Do you, in your area, get those leaflets designed to look like charity appeals stuffed through your letterbox every week or so, asking for your unused items of clothing (in good condition) to be sold to help others in need? If you do, check the small print at the bottom to see if there is a registered charity number. There probably won’t be. (The point here is not that charities are better than anyone else at dealing with poverty. They’re not. It’s just an example of how some businesses will happily pretend to be charities in order to make a few bob.)
Where I live there are at least three commercial groups who come round regularly leaving large plastic bags to be stuffed full of clothing which they then cart off and flog. It’s a lucrative business. They even pinch each others bags of goodies sometimes.

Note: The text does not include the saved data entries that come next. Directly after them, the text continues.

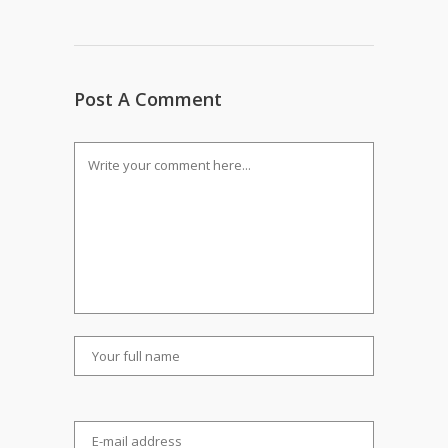
Post A Comment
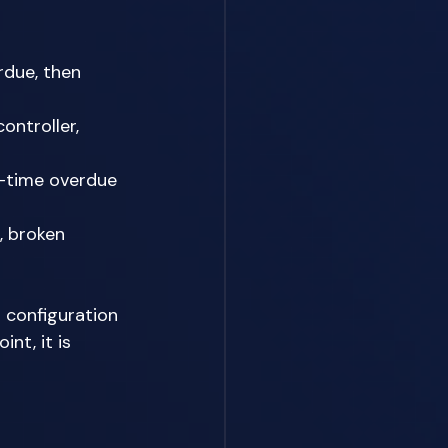
rdue, then 
ontroller, 
t-time overdue 
, broken 
 configuration 
nt, it is 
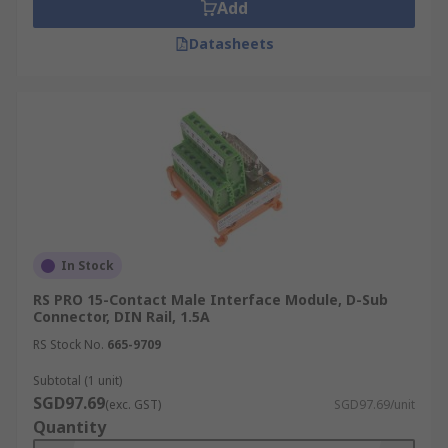
Add
Datasheets
In Stock
RS PRO 15-Contact Male Interface Module, D-Sub
Connector, DIN Rail, 1.5A
RS Stock No.
665-9709
Subtotal (1 unit)
SGD97.69
(exc. GST)
SGD97.69/unit
Quantity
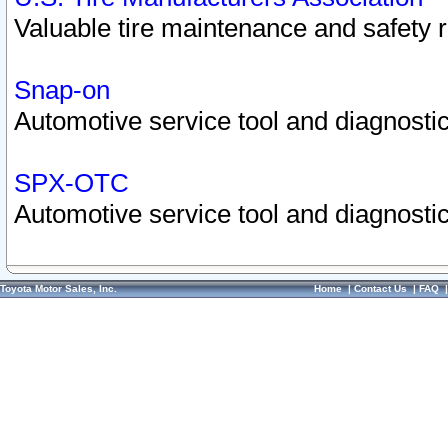
Valuable tire maintenance and safety 
Snap-on
Automotive service tool and diagnostic
SPX-OTC
Automotive service tool and diagnostic
Toyota Motor Sales, Inc.
Home
|
Contact Us
|
FAQ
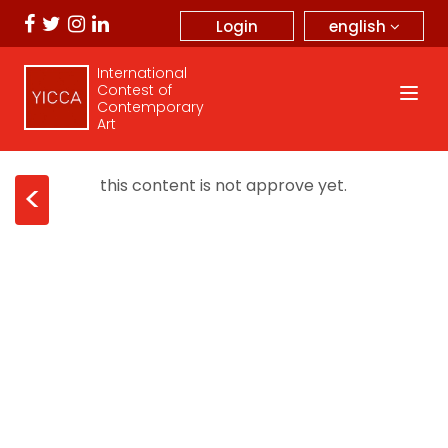
english
Login
International
Contest of
Contemporary
Art
this content is not approve yet.
<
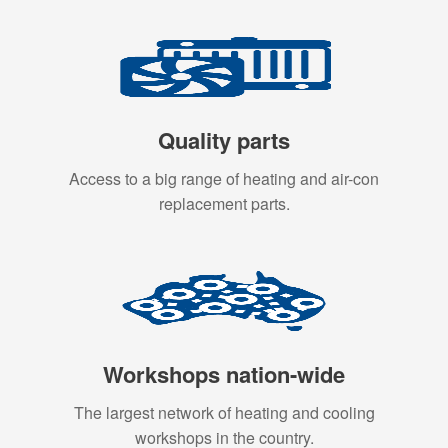
Quality parts
Access to a big range of heating and air-con
replacement parts.
Workshops nation-wide
The largest network of heating and cooling
workshops in the country.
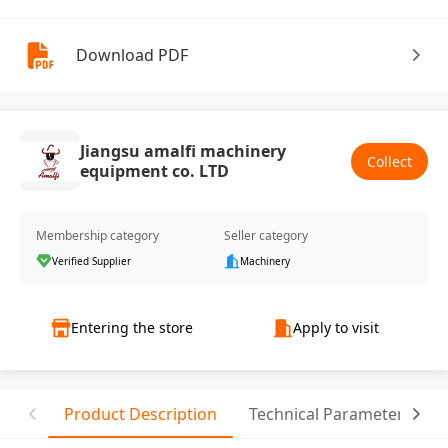
Download PDF
Jiangsu amalfi machinery
Collect
equipment co. LTD
Membership category
Seller category
Verified Supplier
Machinery
Entering the store
Apply to visit
Product Description
Technical Parameter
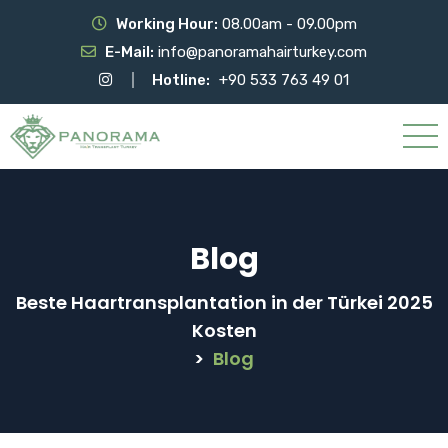
Working Hour:
08.00am - 09.00pm
E-Mail:
info@panoramahairturkey.com
Hotline:
+90 533 763 49 01
Blog
Beste Haartransplantation in der Türkei 2025
Kosten
>
Blog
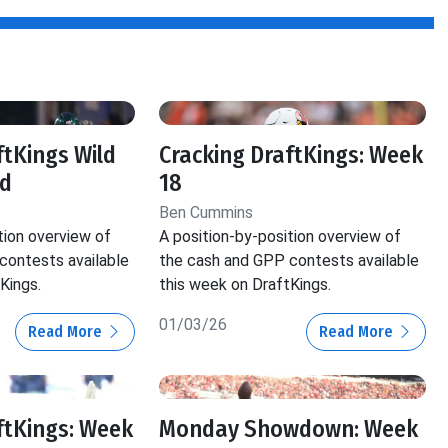
ftKings Wild
Cracking DraftKings: Week
d
18
Ben Cummins
tion overview of
A position-by-position overview of
contests available
the cash and GPP contests available
Kings.
this week on DraftKings.
01/03/26
Read More
Read More
ftKings: Week
Monday Showdown: Week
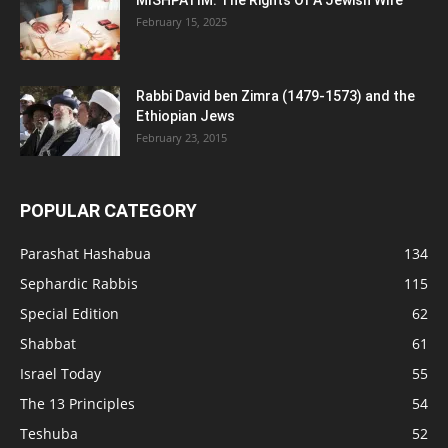
MISHPATIM: The Rights Of A Jewish Wife
February 15, 2025
Rabbi David ben Zimra (1479-1573) and the
Ethiopian Jews
February 23, 2015
POPULAR CATEGORY
Parashat Hashabua
134
Sephardic Rabbis
115
Special Edition
62
Shabbat
61
Israel Today
55
The 13 Principles
54
Teshuba
52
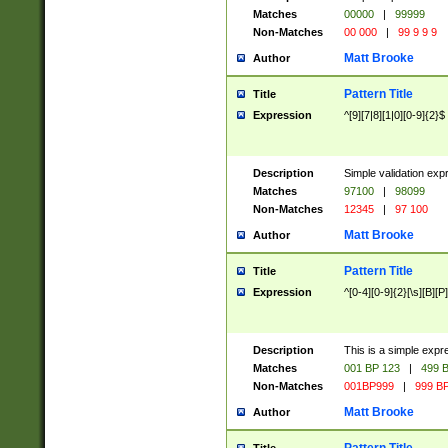
Matches
00000
|
99999
Non-Matches
00 000
|
99 9 9 9
Matt Brooke
Author
Pattern Title
Title
Expression
^[9][7|8][1|0][0-9]{2}$
Description
Simple validation exp
Matches
97100
|
98099
Non-Matches
12345
|
97 100
Matt Brooke
Author
Pattern Title
Title
Expression
^[0-4][0-9]{2}[\s][B][P]
Description
This is a simple expr
Matches
001 BP 123
|
499 B
Non-Matches
001BP999
|
999 BP
Matt Brooke
Author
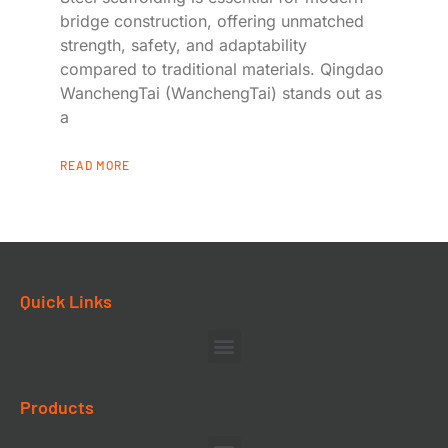
bridge construction, offering unmatched
strength, safety, and adaptability
compared to traditional materials. Qingdao
WanchengTai (WanchengTai) stands out as
a
READ MORE
Quick Links
Products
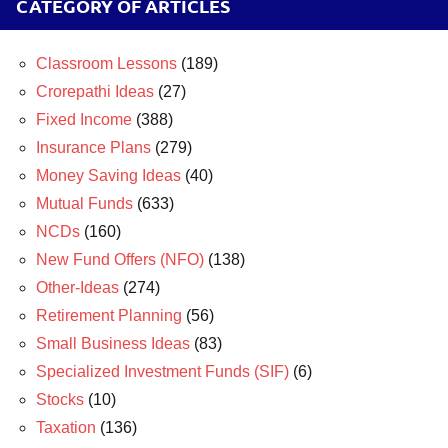
CATEGORY OF ARTICLES
Classroom Lessons
(189)
Crorepathi Ideas
(27)
Fixed Income
(388)
Insurance Plans
(279)
Money Saving Ideas
(40)
Mutual Funds
(633)
NCDs
(160)
New Fund Offers (NFO)
(138)
Other-Ideas
(274)
Retirement Planning
(56)
Small Business Ideas
(83)
Specialized Investment Funds (SIF)
(6)
Stocks
(10)
Taxation
(136)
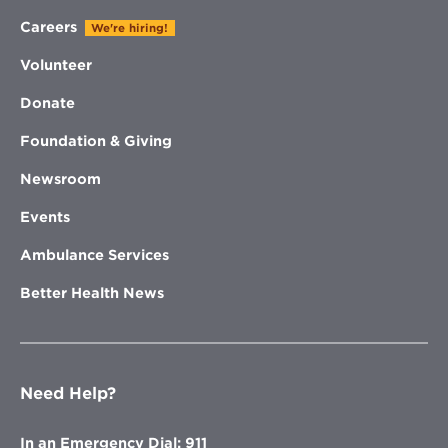
Careers
We're hiring!
Volunteer
Donate
Foundation & Giving
Newsroom
Events
Ambulance Services
Better Health News
Need Help?
In an Emergency Dial: 911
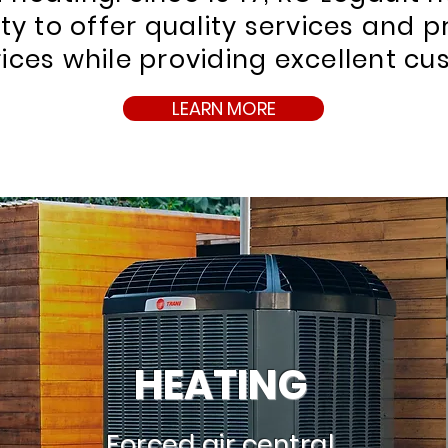
lity to offer quality services and 
ices while providing excellent cu
LEARN MORE
HEATING
Forced air central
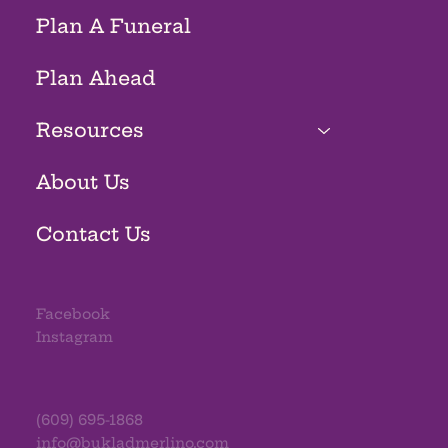
Plan A Funeral
Plan Ahead
Resources
About Us
Contact Us
Facebook
Instagram
(609) 695-1868
info@bukladmerlino.com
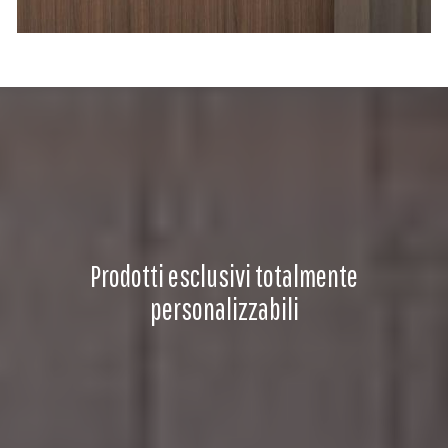
Prodotti esclusivi totalmente
personalizzabili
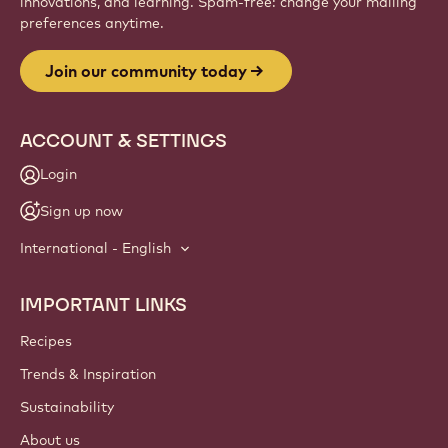
innovations, and learning. Spam-free: change your mailing
preferences anytime.
Join our community today
ACCOUNT & SETTINGS
Login
Sign up now
International - English
IMPORTANT LINKS
Footer
Callebaut
Recipes
Trends & Inspiration
Sustainability
About us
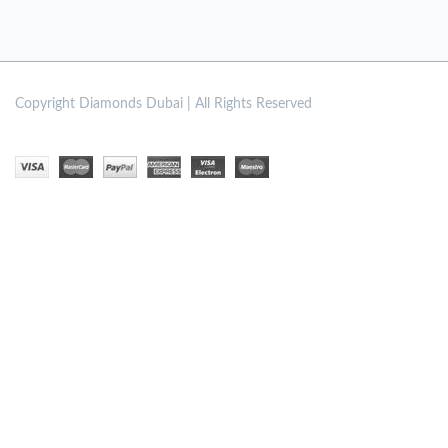
Copyright
Diamonds Dubai | All Rights Reserved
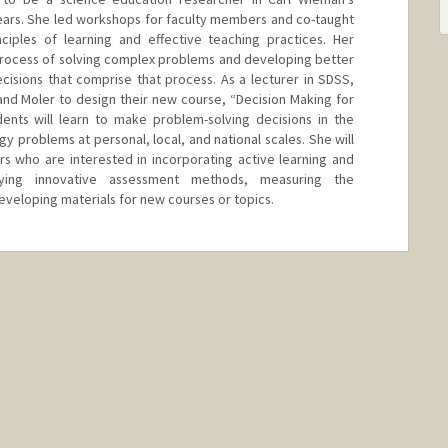
ears. She led workshops for faculty members and co-taught
ciples of learning and effective teaching practices. Her
process of solving complex problems and developing better
isions that comprise that process. As a lecturer in SDSS,
and Moler to design their new course, “Decision Making for
dents will learn to make problem-solving decisions in the
gy problems at personal, local, and national scales. She will
ors who are interested in incorporating active learning and
trying innovative assessment methods, measuring the
developing materials for new courses or topics.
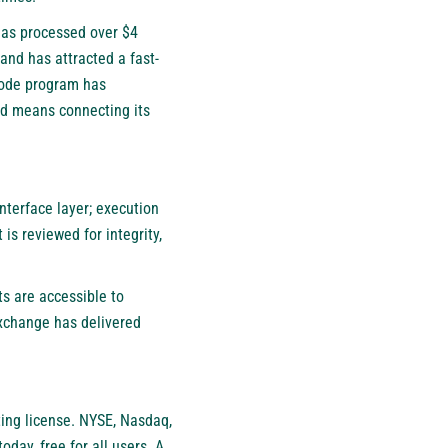
has processed over $4
and has attracted a fast-
 code program has
uid means connecting its
nterface layer; execution
is reviewed for integrity,
ts are accessible to
exchange has delivered
ting license. NYSE, Nasdaq,
oday, free for all users. A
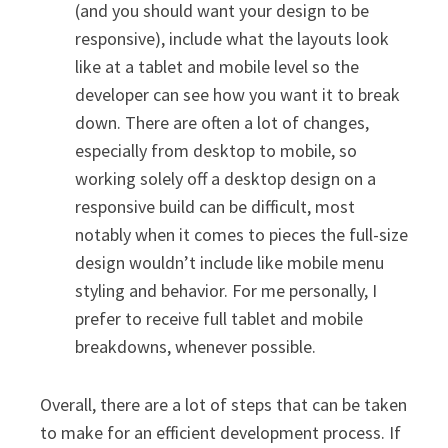
(and you should want your design to be
responsive), include what the layouts look
like at a tablet and mobile level so the
developer can see how you want it to break
down. There are often a lot of changes,
especially from desktop to mobile, so
working solely off a desktop design on a
responsive build can be difficult, most
notably when it comes to pieces the full-size
design wouldn’t include like mobile menu
styling and behavior. For me personally, I
prefer to receive full tablet and mobile
breakdowns, whenever possible.
Overall, there are a lot of steps that can be taken
to make for an efficient development process. If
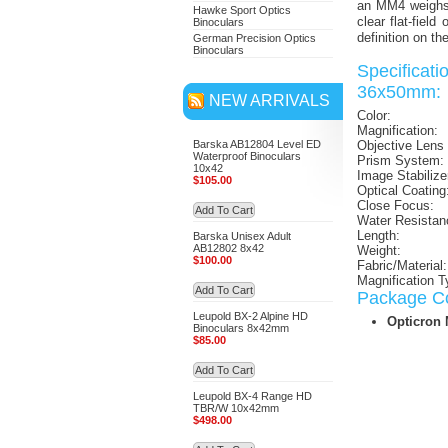
an MM4 weighs 
Hawke Sport Optics
clear flat-fiel
Binoculars
definition on t
German Precision Optics
Binoculars
Specifica
36x50mm:
NEW ARRIVALS
Color:
Magnification:
Barska AB12804 Level ED
Objective Lens
Waterproof Binoculars
Prism System:
10x42
Image Stabilize
$105.00
Optical Coating
Close Focus:
Add To Cart
Water Resistan
Length:
Barska Unisex Adult
AB12802 8x42
Weight:
$100.00
Fabric/Material:
Magnification T
Add To Cart
Package Co
Leupold BX-2 Alpine HD
Opticron
Binoculars 8x42mm
$85.00
Add To Cart
Leupold BX-4 Range HD
TBR/W 10x42mm
$498.00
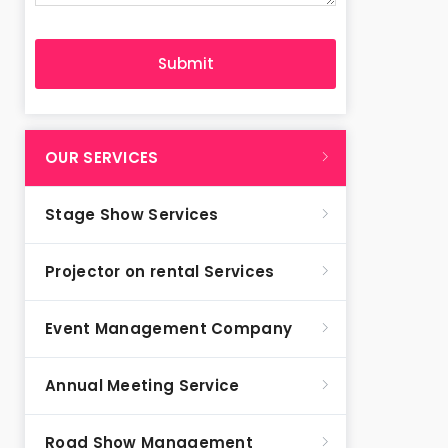
OUR SERVICES
Stage Show Services
Projector on rental Services
Event Management Company
Annual Meeting Service
Road Show Management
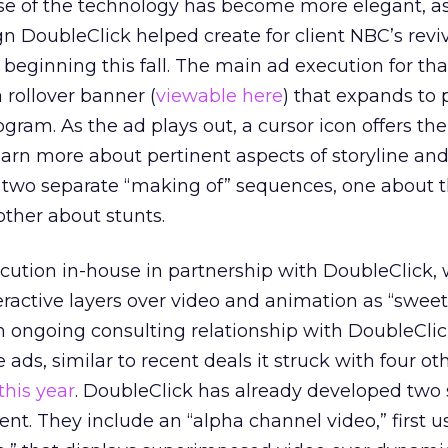
se of the technology has become more elegant, as
 DoubleClick helped create for client NBC’s reviv
beginning this fall. The main ad execution for tha
 rollover banner (
viewable here
) that expands to 
ogram. As the ad plays out, a cursor icon offers th
earn more about pertinent aspects of storyline an
s two separate “making of” sequences, one about 
other about stunts.
ution in-house in partnership with DoubleClick,
teractive layers over video and animation as “sweet
 ongoing consulting relationship with DoubleClic
ads, similar to recent deals it struck with four oth
 this year
. DoubleClick has already developed two 
ent. They include an “alpha channel video,” first u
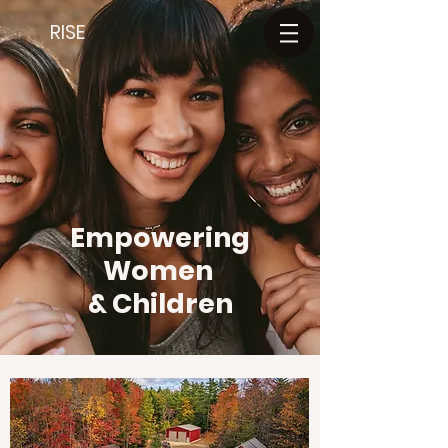
RISE
Empowering
Women
& Children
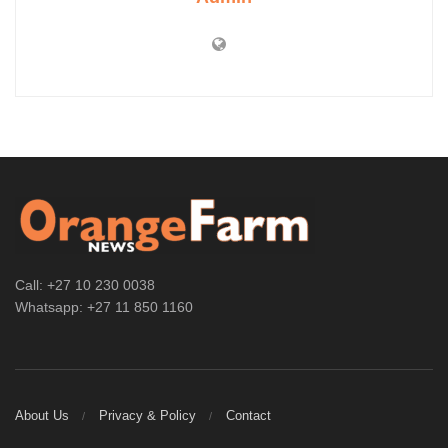
Call: +27 10 230 0038
Whatsapp: +27 11 850 1160
About Us
Privacy & Policy
Contact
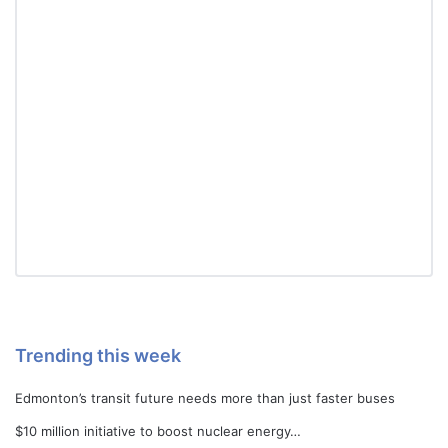
Trending this week
Edmonton’s transit future needs more than just faster buses
$10 million initiative to boost nuclear energy…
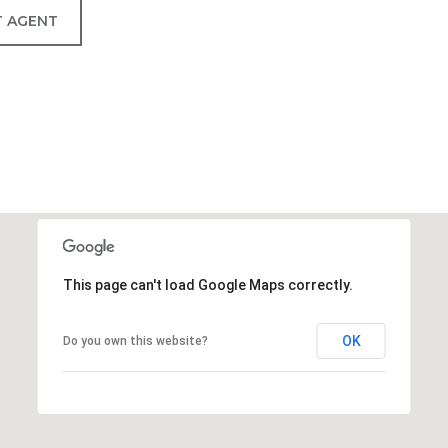
 AGENT
This page can't load Google Maps correctly.
OK
Do you own this website?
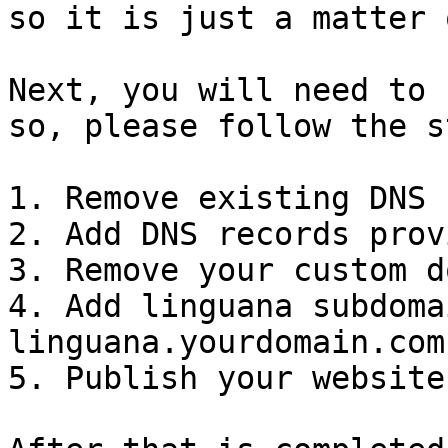
so it is just a matter 
Next, you will need to 
so, please follow the s
1. Remove existing DNS 
2. Add DNS records prov
3. Remove your custom d
4. Add linguana subdoma
linguana.yourdomain.com)
5. Publish your website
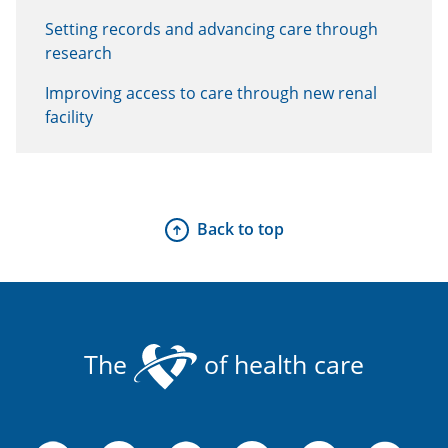
Setting records and advancing care through
research
Improving access to care through new renal
facility
Back to top
The
of health care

One of these leaflets recently had in large red print across the bottom: “God will reward your good hearts.”
I took it down to my local Trading Standards Office and point out that the claim was totally unreasonable. If God is happy to sit on his arse and do nothing while millions starve needlessly I think it’s being a bit optimistic to expect him to reward me for giving my old socks and underpants to a private recycling firm. The man behind the desk gave me a puzzled look, then took the leaflet and consulted one of his colleagues. He came back a few minutes later and quietly apologised. “No,” he said, “there was nothing they could do.”
Apparently it’s quite acceptable to not only make these claims on behalf of God in churches up and down the country every Sunday, but now, even on commercial firms’ trading leaflets as well.
It seems that the Salvation Army is also willing to let a commercial business make vast profits out of people’s charitable donations of clothing – made under the assumption that because it is the Salvation Army, their donations will be used to aid the poor.
An article in the Guardian (31 January) describes how a firm in Kettering does very well out of Salvation Army charity. Its boss and three fellow directors have apparently made almost £10 million for themselves since 2008 through a deal in which they collect some 2,500 tonnes of clothes each month from the Salvation Army recycling banks and sell them in eastern Europe.
Trying to justify this Dave Hinton (or Lieutenant Colonel David Hinton, to give him his full Salvation Army title) stated “It would be naïve to believe or expect that such an operation would not incur administrative costs.”
The boss of the company, Nigel Hanger, was much more open about it though. Clearly not a man to mince his words, he stated: At no point have I ever not said what I am in this for, I am in business to make profit as best I can in the proper manner and to make as much money as I can for myself and my family.”
Doesn’t it make a refreshing change to meet an honest businessman?